━━━ Listed records ━━━
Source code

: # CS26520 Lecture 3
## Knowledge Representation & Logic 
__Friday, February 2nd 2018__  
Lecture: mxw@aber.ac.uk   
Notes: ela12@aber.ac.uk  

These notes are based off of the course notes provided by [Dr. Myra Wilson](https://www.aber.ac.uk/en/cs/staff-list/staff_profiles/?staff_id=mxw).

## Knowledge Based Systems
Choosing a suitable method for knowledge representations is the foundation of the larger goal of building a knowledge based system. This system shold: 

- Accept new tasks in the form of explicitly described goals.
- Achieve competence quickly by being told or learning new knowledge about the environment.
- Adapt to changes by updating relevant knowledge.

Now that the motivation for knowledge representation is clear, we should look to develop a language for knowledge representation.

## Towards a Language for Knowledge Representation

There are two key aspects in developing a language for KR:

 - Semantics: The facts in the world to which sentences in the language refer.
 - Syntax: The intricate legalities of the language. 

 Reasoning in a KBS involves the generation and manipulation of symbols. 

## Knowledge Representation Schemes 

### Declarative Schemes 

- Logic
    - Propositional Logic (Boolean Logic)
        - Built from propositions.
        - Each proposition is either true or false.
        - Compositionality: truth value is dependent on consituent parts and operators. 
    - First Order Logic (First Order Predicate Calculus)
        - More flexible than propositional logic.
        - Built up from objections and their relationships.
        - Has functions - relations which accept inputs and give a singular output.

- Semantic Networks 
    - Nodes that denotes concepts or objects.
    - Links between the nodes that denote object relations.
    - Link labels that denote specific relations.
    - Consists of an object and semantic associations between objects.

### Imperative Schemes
━━━
What the exercise asks: All of the records must be repeated exactly.

Task response:
Source code

: # CS26520 Lecture 3
## Knowledge Representation & Logic 
__Friday, February 2nd 2018__  
Lecture: mxw@aber.ac.uk   
Notes: ela12@aber.ac.uk  

These notes are based off of the course notes provided by [Dr. Myra Wilson](https://www.aber.ac.uk/en/cs/staff-list/staff_profiles/?staff_id=mxw).

## Knowledge Based Systems
Choosing a suitable method for knowledge representations is the foundation of the larger goal of building a knowledge based system. This system shold: 

- Accept new tasks in the form of explicitly described goals.
- Achieve competence quickly by being told or learning new knowledge about the environment.
- Adapt to changes by updating relevant knowledge.

Now that the motivation for knowledge representation is clear, we should look to develop a language for knowledge representation.

## Towards a Language for Knowledge Representation

There are two key aspects in developing a language for KR:

 - Semantics: The facts in the world to which sentences in the language refer.
 - Syntax: The intricate legalities of the language. 

 Reasoning in a KBS involves the generation and manipulation of symbols. 

## Knowledge Representation Schemes 

### Declarative Schemes 

- Logic
    - Propositional Logic (Boolean Logic)
        - Built from propositions.
        - Each proposition is either true or false.
        - Compositionality: truth value is dependent on consituent parts and operators. 
    - First Order Logic (First Order Predicate Calculus)
        - More flexible than propositional logic.
        - Built up from objections and their relationships.
        - Has functions - relations which accept inputs and give a singular output.

- Semantic Networks 
    - Nodes that denotes concepts or objects.
    - Links between the nodes that denote object relations.
    - Link labels that denote specific relations.
    - Consists of an object and semantic associations between objects.

### Imperative Schemes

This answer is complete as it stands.